Questo modifica direttamente la struttura muscolare, consentendo una crescita più efficiente dei miofibridi (ipertrofia della fibra muscolare) e la creazione di nuovi fili di proteine e fibre muscolari (iperplasia della fibra muscolare). La tecnologia HIFEM produce una stimolazione profonda degli MSP e ripristina il controllo neuromuscolare.

Contrazioni supraxime dei muscoli del pavimento pelvico.

La massima contrazione volontaria (CVM) è l’aumento della quantità di stress che il muscolo potrebbe sviluppare e mantenere da un punto di vista fisiologico.

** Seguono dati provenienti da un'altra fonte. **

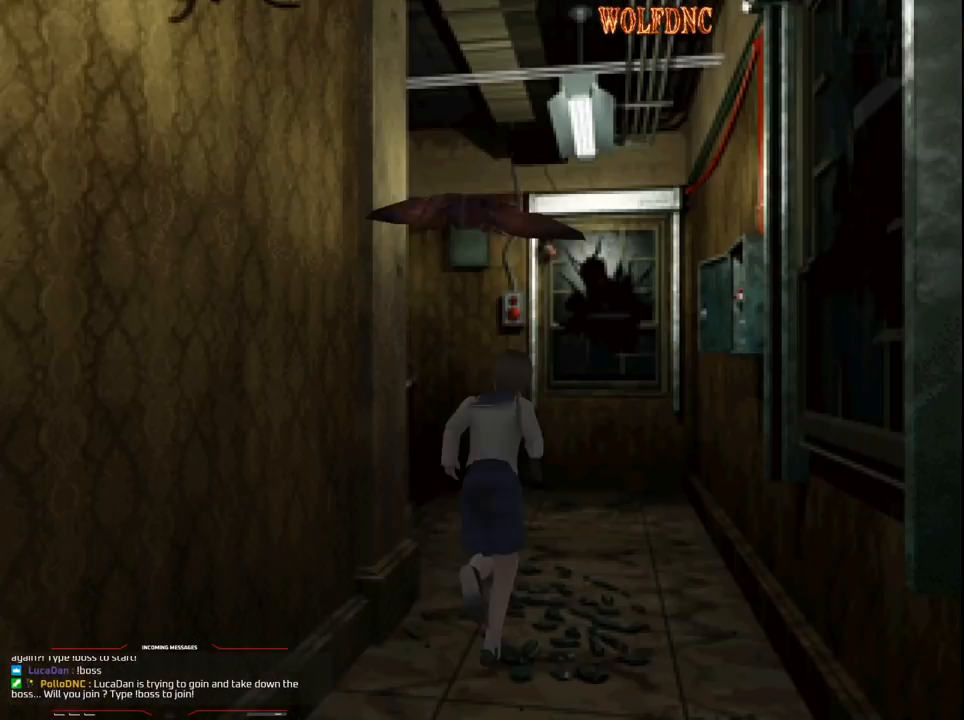
{"buttons": ["SQUARE", "DPAD_UP"], "events": [[83, "DPAD_LEFT", "up"]]}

Le contrazioni con una tensione superiore a quella cVM sono definite come suprassia. La tecnologia HIFEM può creare contrazioni msP supra-massime e mantenerle per un paio di secondi.

Questo fenomeno provoca contrazioni di suprassia che normalmente non sono possibili con l’attività muscolare volontaria (ad esempio esercizi di Kegel). La chiave per l’efficacia della tecnologia HIFEM sta nel graduale aumento dell’intensità dei campi elettromagnetici concentrati e della frequenza di polso, che si traduce in un’intensità di contrazione unica.

Durante una sessione con la tecnologia HIFEM, vengono eseguite migliaia di contrazioni di suprassia degli MSP. Questo metodo è di fondamentale importanza per la rieducazione degli MSP, in quanto i pazienti non sono in grado di eseguire questo programma di esercizio di ripetizione ad alta velocità a causa della debolezza degli MSP. Questo effetto non può essere ottenuto con l’esercizio fisico normale (EJ. Kegel).

Gli MSP sono costituiti da diverse fibre. Una minoranza (20) sono fibre volontarie che possono essere esercitate con la realizzazione di una buona tecnica dei vari esercizi Kegel. Le restanti 80 fibre (la stragrande maggioranza) sono di natura involontaria. Queste fibre muscolari sono quelle che vengono esercitate con EMSELLA HIFEM.